Task goal: The data below holds the lines to copy: everything from the line containing "right hip: (1316, 363, -1)" to the line containing "right ankle: (1317, 414, -23)", both ends included, set down exactly.

Supplied information:

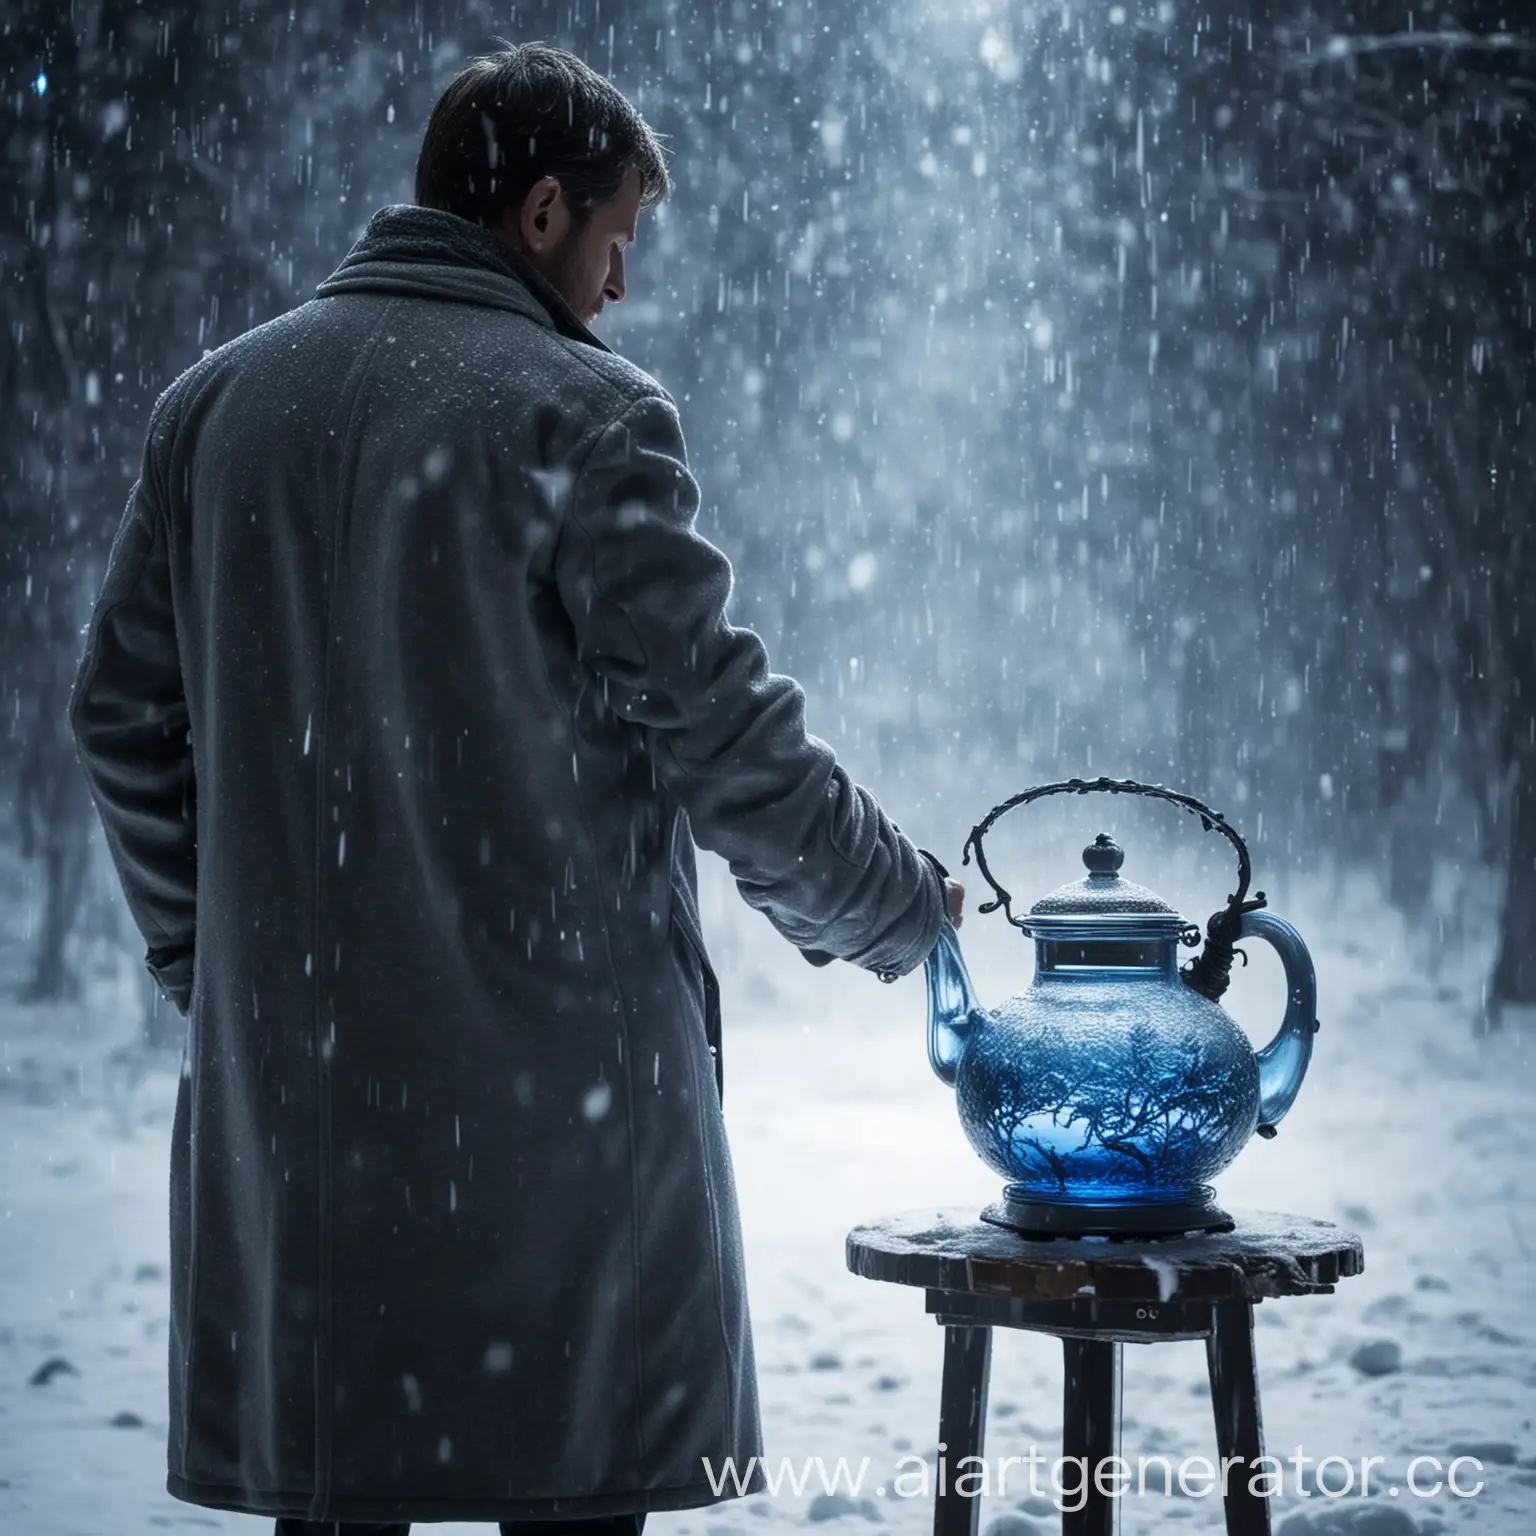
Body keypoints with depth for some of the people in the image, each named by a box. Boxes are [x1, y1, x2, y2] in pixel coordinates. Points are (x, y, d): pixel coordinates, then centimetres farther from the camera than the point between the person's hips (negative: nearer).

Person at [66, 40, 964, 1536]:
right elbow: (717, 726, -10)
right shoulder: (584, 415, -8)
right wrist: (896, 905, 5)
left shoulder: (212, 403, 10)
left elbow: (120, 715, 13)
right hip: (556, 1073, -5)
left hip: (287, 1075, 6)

* * *

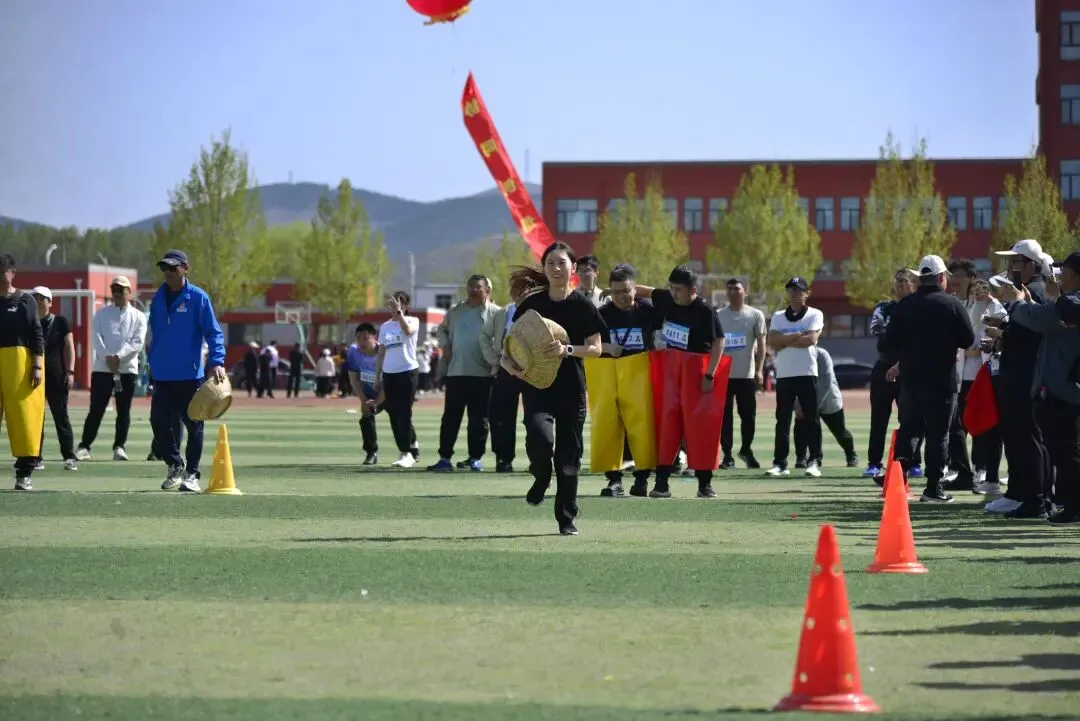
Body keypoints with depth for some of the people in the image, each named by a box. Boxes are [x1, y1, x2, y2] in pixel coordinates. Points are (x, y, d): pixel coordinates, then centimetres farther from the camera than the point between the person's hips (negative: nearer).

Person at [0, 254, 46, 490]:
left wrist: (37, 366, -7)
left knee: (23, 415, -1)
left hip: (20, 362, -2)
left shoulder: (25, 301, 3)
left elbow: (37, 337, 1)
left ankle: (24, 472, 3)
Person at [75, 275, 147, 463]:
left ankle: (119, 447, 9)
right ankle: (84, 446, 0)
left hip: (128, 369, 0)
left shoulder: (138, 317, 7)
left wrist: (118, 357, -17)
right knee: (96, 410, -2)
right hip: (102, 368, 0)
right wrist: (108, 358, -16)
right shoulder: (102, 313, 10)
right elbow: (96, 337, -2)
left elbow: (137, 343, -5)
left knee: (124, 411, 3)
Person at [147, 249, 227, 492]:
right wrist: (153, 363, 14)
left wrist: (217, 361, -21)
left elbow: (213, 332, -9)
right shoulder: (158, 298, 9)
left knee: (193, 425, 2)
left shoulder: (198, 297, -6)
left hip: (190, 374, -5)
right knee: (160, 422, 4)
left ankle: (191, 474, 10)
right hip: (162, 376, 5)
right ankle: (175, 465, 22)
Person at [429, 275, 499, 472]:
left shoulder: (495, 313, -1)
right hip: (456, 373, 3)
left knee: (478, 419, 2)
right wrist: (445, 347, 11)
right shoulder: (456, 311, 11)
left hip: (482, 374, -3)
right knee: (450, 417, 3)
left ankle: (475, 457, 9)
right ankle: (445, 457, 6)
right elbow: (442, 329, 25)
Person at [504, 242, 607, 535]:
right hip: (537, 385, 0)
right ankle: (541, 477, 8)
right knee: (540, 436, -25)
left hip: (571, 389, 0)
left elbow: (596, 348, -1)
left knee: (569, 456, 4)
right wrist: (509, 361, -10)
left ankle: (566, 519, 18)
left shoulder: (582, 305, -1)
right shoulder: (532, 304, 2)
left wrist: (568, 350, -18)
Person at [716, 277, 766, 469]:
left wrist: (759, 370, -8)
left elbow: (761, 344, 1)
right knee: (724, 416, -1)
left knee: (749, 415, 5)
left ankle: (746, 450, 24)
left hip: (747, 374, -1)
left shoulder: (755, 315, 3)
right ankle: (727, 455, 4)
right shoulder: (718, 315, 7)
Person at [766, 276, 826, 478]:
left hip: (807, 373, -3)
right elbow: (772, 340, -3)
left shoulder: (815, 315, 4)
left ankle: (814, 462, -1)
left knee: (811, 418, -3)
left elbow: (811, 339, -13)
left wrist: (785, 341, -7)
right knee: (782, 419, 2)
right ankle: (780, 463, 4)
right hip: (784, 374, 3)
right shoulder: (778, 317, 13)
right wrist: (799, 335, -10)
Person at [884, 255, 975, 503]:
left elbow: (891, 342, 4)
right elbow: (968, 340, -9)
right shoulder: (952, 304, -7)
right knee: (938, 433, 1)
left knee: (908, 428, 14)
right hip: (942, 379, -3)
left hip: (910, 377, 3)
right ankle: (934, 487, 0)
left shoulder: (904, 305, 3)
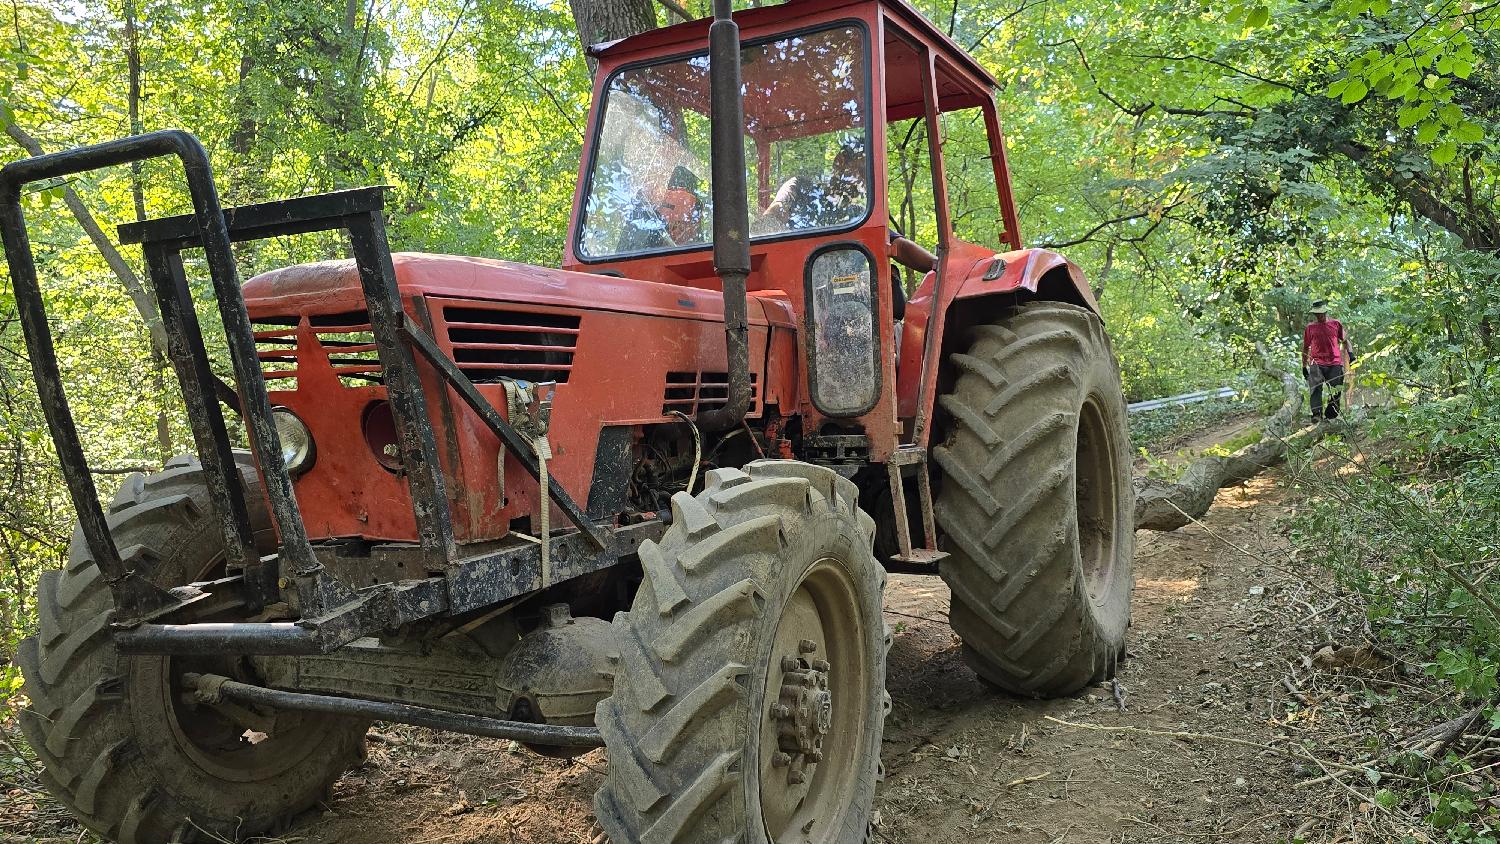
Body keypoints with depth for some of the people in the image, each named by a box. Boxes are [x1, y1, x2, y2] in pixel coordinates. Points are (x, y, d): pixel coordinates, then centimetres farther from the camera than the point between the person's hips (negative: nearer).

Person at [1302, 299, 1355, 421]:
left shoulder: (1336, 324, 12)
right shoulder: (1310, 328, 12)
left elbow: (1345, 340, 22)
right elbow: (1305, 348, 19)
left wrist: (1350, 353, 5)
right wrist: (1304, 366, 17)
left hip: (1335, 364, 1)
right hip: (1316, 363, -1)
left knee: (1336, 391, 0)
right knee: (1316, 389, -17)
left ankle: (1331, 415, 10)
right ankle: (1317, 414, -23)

==

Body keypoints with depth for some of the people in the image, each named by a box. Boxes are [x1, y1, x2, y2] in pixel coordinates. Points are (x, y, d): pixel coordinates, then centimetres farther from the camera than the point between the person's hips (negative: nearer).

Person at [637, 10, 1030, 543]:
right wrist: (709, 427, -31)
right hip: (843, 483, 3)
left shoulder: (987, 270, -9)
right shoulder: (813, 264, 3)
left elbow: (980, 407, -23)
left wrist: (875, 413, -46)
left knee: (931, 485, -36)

Exercise output:
right hip: (1316, 363, -1)
left knee: (1336, 391, 0)
right knee: (1316, 389, -17)
left ankle: (1331, 415, 10)
right ankle: (1317, 414, -23)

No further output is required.